Advancing radical agenda

Sometimes, it seems like we’re dwelling in Wonderland. But some of us who are aware are doing a lot of wondering. Especially about headlines and stories that are too bizarre to make up, but too extreme to be true. Except…they are.

Like this one. The United Nations Commission on the Status of Women just wrapped up over last weekend, and it was quite a fiasco, as usual.

“The sexual behavior of men can be a form of violence against women because it can result in pregnancy,” stated an official of the U.N. Secretariat earlier this week during negotiations at the annual U.N. Commission on the Status of Women (CSW), at which the U.N.’s typical loopiness has abounded.

The New York Times got into the game this week with an unsigned editorial claiming the Holy See, Iran and Russia are “trying to eliminate language in a draft communiqué asserting that the familiar excuses—religion, custom, tradition—cannot be used by governments to duck their obligations to eliminate violence.”

The Times accuses this “Unholy Alliance” of being indifferent to violence against women and of using religion to protect wife-beaters, reminding us that, “The efforts by the Vatican and Iran to control women are well known.”

Yet the claim that these groups are seeking to strip protections from women “is a flat-out lie,” as one person close to the negotiations told me. In fact what is happening is the Holy See and her allies are blocking proposals by the U.S. and E.U. that would be used to promote a right to abortion.

Just look at the disconnect right there. The theme of this year’s CSW was ‘violence against women,’ and yet the radical abortion lobbyists don’t see, understand or consider what abortion is and does. Putting aside for now the trauma to women who have abortions, the procedure itself terminates the life of millions of human beings, roughly half of whom are females. All the worse, they should think – if they thought – when the abortion is procured because the baby is a girl. Gendercide is not just happening in China, bad enough as it is there. It’s happening in the US and other places. Where’s the outrage?

I’ve got a little bit here…

The U.S. and E.U. also are pushing language calling for comprehensive sexuality education covering the farthest frontiers of sexuality.

Austin Ruse, who wrote this piece, was my guest on radio this week. I was ashamed to learn what a leading role the US played, together with the EU, in pushing this radical agenda.

But admittedly glad when they failed.

Failure to deliver agreed conclusions was never an option at this year’s UN Commission on the Status of Women (CSW). But the two week session was fraught with worries about negotiations collapsing, as happened in 2003 when violence against women was last taken up by the UN commission, or last year, when bullying by the US delegation derailed consensus. But the fears never materialized. By Friday afternoon only seven paragraphs remained to be decided, and agreed conclusions were adopted Friday evening.

Abortion advocates, in and outside governments, wanted to move the ball forward for abortion rights. The United States and Nordic countries pressed pro-life nations to scrap previous agreements that place abortion in a bad light. To argue their case activists and the media reported falsely that pro-life countries wanted to use religion to excuse violence.

**EXTRACTED INFORMATION**
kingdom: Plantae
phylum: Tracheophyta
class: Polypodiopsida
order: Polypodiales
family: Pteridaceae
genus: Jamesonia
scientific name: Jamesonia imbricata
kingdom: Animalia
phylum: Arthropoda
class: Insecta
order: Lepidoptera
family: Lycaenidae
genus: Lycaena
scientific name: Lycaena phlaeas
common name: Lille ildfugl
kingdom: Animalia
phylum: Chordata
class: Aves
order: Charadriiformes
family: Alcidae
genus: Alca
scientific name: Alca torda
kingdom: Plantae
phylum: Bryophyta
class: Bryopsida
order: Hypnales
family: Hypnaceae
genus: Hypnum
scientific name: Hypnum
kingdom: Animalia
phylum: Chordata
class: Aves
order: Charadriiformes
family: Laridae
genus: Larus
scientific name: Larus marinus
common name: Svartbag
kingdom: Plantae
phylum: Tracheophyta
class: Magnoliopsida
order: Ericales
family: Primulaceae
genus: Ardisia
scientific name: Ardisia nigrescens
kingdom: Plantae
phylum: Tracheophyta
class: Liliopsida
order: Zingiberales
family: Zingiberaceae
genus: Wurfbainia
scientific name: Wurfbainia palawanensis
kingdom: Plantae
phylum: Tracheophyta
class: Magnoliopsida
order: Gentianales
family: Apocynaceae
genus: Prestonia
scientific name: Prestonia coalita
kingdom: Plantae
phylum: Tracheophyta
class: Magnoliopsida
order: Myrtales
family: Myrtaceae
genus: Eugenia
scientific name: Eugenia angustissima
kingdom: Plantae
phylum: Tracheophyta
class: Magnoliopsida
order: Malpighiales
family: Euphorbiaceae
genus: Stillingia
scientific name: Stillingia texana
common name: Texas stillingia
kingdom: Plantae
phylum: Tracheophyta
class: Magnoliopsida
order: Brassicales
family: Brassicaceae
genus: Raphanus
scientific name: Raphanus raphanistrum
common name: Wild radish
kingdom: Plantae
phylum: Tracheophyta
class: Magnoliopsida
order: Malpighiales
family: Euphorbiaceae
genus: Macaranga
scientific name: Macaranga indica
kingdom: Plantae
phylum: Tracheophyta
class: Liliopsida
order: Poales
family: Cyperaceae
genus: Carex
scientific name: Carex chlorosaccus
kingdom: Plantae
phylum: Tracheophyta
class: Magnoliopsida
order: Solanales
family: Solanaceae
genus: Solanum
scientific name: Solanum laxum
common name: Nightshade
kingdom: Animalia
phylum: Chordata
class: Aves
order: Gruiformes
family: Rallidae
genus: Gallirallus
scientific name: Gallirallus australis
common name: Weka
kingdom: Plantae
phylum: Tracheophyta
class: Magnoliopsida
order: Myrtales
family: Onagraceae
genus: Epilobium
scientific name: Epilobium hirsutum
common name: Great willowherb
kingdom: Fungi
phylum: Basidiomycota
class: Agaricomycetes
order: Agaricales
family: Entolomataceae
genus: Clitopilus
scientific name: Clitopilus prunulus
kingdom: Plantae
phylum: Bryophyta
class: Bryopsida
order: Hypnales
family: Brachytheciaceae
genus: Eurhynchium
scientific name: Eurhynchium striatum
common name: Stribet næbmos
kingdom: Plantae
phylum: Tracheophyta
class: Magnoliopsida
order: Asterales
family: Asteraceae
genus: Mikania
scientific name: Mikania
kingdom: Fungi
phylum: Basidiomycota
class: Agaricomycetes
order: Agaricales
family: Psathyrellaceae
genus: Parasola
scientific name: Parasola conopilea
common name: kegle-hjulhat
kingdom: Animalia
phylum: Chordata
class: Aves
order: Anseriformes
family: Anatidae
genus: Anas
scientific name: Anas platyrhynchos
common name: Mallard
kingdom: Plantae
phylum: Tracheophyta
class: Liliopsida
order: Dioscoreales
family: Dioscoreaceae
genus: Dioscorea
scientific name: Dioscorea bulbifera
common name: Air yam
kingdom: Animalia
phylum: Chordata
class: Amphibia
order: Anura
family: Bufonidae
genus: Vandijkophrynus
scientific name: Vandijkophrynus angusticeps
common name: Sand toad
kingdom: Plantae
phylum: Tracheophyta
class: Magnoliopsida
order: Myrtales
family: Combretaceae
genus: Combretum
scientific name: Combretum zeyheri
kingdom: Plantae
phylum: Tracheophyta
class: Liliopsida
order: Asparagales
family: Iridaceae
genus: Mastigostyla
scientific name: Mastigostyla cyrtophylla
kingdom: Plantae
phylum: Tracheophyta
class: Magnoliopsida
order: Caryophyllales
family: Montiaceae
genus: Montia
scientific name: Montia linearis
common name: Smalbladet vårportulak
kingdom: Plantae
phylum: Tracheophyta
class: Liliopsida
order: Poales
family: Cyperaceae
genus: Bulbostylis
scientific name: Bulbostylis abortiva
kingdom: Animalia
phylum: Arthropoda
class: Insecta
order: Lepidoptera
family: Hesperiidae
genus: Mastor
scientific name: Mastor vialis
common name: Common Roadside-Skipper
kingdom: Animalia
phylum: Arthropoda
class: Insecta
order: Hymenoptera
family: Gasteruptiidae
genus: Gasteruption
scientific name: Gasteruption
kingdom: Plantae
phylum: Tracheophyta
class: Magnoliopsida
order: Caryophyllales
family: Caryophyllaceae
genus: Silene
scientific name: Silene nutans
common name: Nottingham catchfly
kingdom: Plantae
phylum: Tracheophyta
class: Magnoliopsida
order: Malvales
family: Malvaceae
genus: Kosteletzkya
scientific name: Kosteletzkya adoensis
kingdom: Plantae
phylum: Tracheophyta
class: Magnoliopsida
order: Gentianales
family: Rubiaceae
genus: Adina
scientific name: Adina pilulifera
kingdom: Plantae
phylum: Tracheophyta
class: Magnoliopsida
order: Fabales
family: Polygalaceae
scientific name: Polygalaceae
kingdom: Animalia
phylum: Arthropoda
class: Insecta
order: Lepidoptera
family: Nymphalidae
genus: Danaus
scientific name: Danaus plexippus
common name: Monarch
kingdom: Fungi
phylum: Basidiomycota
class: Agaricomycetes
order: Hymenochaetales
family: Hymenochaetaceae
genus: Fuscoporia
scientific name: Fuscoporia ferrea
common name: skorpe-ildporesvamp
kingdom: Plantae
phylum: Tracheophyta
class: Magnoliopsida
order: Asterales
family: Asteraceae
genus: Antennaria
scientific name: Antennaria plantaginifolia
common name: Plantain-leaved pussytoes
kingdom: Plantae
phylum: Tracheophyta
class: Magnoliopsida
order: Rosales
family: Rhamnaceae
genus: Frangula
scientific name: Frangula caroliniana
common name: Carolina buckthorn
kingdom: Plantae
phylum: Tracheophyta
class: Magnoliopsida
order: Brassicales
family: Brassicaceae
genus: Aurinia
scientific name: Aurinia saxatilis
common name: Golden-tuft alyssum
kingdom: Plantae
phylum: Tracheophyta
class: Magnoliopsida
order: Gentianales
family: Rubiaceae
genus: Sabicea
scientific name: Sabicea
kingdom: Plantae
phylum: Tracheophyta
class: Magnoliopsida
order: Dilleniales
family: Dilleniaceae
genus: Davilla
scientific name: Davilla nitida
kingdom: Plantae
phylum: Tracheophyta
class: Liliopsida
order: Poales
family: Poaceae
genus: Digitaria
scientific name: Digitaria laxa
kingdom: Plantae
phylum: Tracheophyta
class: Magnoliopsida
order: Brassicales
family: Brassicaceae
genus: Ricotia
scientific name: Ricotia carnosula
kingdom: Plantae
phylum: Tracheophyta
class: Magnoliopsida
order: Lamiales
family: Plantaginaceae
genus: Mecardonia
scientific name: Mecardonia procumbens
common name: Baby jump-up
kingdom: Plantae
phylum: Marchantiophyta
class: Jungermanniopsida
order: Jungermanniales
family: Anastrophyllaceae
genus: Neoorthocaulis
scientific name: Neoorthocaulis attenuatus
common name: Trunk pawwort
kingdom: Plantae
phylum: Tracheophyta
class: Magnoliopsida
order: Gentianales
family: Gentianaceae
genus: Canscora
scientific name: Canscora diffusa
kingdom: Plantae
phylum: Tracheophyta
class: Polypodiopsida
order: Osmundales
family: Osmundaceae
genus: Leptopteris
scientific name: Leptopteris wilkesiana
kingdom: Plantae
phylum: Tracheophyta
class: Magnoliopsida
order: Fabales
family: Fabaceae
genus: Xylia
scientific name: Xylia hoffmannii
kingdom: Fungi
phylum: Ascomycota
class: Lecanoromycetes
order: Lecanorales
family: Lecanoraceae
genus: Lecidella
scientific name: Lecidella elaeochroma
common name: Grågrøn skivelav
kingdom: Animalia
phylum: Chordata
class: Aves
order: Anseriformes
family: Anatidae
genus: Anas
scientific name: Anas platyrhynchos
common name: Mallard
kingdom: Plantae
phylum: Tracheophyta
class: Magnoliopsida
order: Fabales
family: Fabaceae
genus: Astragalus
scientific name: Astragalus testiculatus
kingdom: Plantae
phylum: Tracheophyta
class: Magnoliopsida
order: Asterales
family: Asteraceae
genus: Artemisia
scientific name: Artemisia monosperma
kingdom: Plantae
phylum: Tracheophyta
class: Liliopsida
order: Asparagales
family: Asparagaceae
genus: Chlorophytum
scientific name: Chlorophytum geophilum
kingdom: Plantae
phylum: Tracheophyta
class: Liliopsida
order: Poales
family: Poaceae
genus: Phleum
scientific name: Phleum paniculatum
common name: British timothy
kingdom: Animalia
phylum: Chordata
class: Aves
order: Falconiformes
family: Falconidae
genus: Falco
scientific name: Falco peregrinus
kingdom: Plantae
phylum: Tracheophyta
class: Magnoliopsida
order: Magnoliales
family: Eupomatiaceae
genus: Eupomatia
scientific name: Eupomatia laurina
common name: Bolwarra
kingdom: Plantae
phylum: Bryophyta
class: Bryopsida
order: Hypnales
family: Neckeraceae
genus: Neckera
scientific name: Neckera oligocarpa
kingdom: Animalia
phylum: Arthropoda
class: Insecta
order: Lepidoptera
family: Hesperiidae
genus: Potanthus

**INSTRUCTIONS**
1. Name the familiar excuses that the draft communiqué quoted in the CSW commentary says governments cannot use to duck their obligations to eliminate violence.
2. Please return the passage of the CSW commentary starting at "Sometimes, it seems" and ending at "true. Except…they are.".
The listing is separate material and has nothing to do with the CSW commentary.

**SOLUTIONS FOR EACH TASK**
1. Religion, custom, tradition

2.
Sometimes, it seems like we’re dwelling in Wonderland. But some of us who are aware are doing a lot of wondering. Especially about headlines and stories that are too bizarre to make up, but too extreme to be true. Except…they are.